The Federal Government is still confused about the re-opening of schools for academic exercise due to the Corona virus (COVID-19) pandemic. Last week, discordant tunes emerged from the Federal Ministry of Education. In one breath, the Minister of State for Education, Chukwuemeka Nwajiuba, said at a regular press briefing of the Presidential Task Force (PTF) on COVID-19 that academic activities will commence as from September 21st. Not long after he met with the Northern Traditional Leaders Committee (NTLC) on National Primary Health, he changed his tone, saying that all protocol must be put in place and assurances obtained before academic activities could commence.
The meeting with NTCL, according to the News Agency of Nigeria (NAN) was presided over by the Minister of Information and Culture, Alhajiu Lai Mohammed, on behalf of the Chairman of PTF and Secretary to the Government of the Federation, Mr. Boss Mustapha. The meeting was to seek the support of the traditional rulers towards preventing community spread of COVID-19.
Responding to a question from the Sultan of Sokoto, His Eminence, Sa’ad Abubakar III, on school resumption, Nwajiuba said the federal government is still evaluating the situation and has “not come to the point where we can say we are convinced that schools can manage themselves and reopen comfortably”.
He added: “Our teams have gone out and we will use the whole of this week and next week to do a proper evaluation. We are going round to see the level of compliance but most importantly, we are waiting to get an update on all the facilities in every part of Nigeria”.
The minister said “government strongly believed based on the opinion of experts that 15 per cent of transmission of the pandemic arise from school environment which is why they proposed the remodeling of classrooms. We believe the experts who said that the school system is a suspect place for transmission and that is why we are working with them, particularly on guidelines”.
The minister said they experimented with the West African School Certificate Examinations (WASCE)and the Joint Admission Matriculation Examination (JAME).
But, the minister got it wrong especially with the date of writing JAMB examinations. There was no serious issue around covid-19 in Nigeria when the current final year secondary school students took the JAMB examinations. As a matter of fact, JAMB results had been released several weeks before the commencement of covid-19 lockdown in the country. As for his findings during WAEC examinations, the ordinary folks do not believe him.
The AUTHORITY strongly believes that every effort should be made to ward-off covid-19 from Nigeria. Thank God Almighty that Nigeria was protected by providential hands from the dreaded virus, otherwise, the prediction of the UN and some other international donor agencies that corpses would soon be on every street in Africa would have been a reality, but man proposes, God disposes.
It is therefore a huge surprise that weeks after the Federal Government got the heath report alluded to by Minister Nwajiuba, it has done practically nothing to commence the remodeling he spoke about. This statement coming from same minister who few days before he made the U-turn, shows that something larger than the ordinary is lurking around somewhere.
There is no fact that Nigeria has earned nickname as one of the wonders of the world, but issue of covid-19 should not take us to that ignoble chat again. We managed to earn such non-salutary sobriquets during the COJA competition, where we hurriedly put together facilities less than 24 hours to the commencement of the championship, but issue of life and death such as covid-19 should not make us think in that direction again. Although we have ‘experts’ who do the impossible at the last minute, but issues to do with life and death, such as the refusal to let medical doctors and allied medics in the hospitals to understand the intricacies of the management of covid-19.

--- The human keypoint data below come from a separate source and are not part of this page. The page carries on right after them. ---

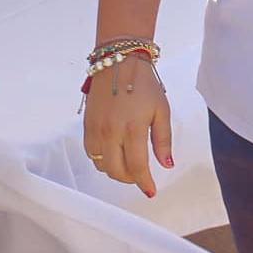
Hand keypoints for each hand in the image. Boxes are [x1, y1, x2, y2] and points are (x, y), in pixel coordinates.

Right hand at [83, 55, 171, 197]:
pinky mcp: (86, 125)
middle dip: (130, 179)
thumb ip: (163, 140)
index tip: (151, 191)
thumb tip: (166, 165)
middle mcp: (111, 131)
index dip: (144, 182)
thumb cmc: (144, 85)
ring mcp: (96, 129)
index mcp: (133, 128)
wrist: (119, 62)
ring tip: (127, 163)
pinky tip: (113, 153)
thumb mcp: (162, 110)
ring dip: (115, 170)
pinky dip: (101, 160)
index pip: (136, 166)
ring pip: (101, 165)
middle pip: (116, 171)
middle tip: (140, 175)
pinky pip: (90, 153)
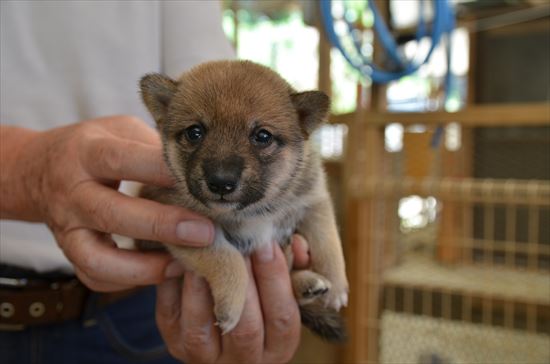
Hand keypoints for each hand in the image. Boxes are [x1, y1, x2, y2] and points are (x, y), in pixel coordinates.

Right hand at [2, 116, 213, 290]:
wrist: (39, 169)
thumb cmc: (96, 147)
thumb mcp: (121, 131)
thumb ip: (154, 147)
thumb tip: (200, 170)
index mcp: (87, 152)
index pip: (123, 160)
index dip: (161, 172)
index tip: (200, 184)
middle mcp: (72, 191)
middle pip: (112, 213)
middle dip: (162, 226)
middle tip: (205, 232)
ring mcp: (67, 227)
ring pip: (97, 258)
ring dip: (144, 267)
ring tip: (183, 264)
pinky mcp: (69, 251)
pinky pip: (94, 276)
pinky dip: (129, 282)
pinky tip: (161, 272)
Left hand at [156, 235, 308, 363]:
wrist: (224, 322)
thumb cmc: (264, 295)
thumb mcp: (286, 285)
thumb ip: (296, 267)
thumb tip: (298, 245)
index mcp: (279, 346)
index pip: (283, 317)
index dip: (275, 279)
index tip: (266, 243)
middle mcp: (245, 360)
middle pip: (245, 327)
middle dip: (240, 281)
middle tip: (235, 243)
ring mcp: (206, 356)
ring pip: (202, 327)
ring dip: (204, 284)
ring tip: (206, 248)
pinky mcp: (176, 343)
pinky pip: (171, 316)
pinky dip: (175, 286)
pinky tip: (182, 259)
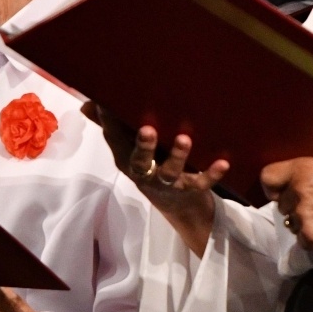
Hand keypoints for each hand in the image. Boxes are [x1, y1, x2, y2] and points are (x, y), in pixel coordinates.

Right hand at [82, 102, 224, 256]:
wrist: (180, 207)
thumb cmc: (153, 166)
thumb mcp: (131, 150)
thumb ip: (113, 127)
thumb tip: (89, 104)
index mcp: (128, 159)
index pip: (116, 140)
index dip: (111, 123)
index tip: (108, 104)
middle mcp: (145, 172)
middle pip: (140, 161)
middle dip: (143, 146)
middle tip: (147, 129)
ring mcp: (167, 182)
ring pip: (169, 171)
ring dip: (177, 156)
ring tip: (184, 139)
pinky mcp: (190, 189)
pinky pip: (201, 183)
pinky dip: (212, 174)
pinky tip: (223, 163)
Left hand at [260, 158, 312, 251]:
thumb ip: (304, 176)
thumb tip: (284, 189)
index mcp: (304, 168)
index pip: (268, 177)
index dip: (274, 188)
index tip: (281, 193)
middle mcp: (299, 190)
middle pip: (281, 205)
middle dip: (296, 207)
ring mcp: (303, 215)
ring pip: (291, 223)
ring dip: (305, 223)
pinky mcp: (310, 237)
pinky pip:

We therefore ask: Is there any special training regarding the management of covid-19 or other infectious diseases which doctors and para-medics who work in our hospitals did not received except those of them working at the Nigerian Center for Disease Control (NDCD)? If not, why make issues of covid-19 appear like a movie and out of the training capacity of other medical doctors and paramedic? This is an area that ought to be immediately looked at, especially as Minister Nwajiuba has expressed fears regarding schools resumption.
We all know that certain people had kicked against schools re-opening each time it is mooted. But such persons have not kicked against the reopening of markets, motor parks, worship places and several other business and private outfits. The AUTHORITY is wondering about the peculiarities regarding academic environment that Nwajiuba stated empatically that it is the incumabtion for 5 percent of covid-19 infections. Does it mean that immediately after schools unceremoniously vacated, covid-19 crept into such academic environment and built tent?
Without going into issues that are unnecessary, it is important to point out the education remains the most important national resource of any country. Any nation that neglects its education sector will surely pay the price of grooming ignorance. Even the level of insecurity faced in the country, has a correlation with educational level in such parts of the country.
We cannot afford to toy with the future of our nation. Of all the sectors, education certainly is the premium and should be accorded the number one priority. If the earlier-mentioned sectors should open for business, we do not see any reason why our education sector should remain in a comatose position even a week after this editorial. To do so is to suggest that we do not care about our future or consider the well-being of our youth as back-bench issue. This is certainly not the way to go. Education and everything related with it ought to occupy a prime position in our planning and budgetary allocation and releases. After all, an ignorant society is the worst society one can ever have.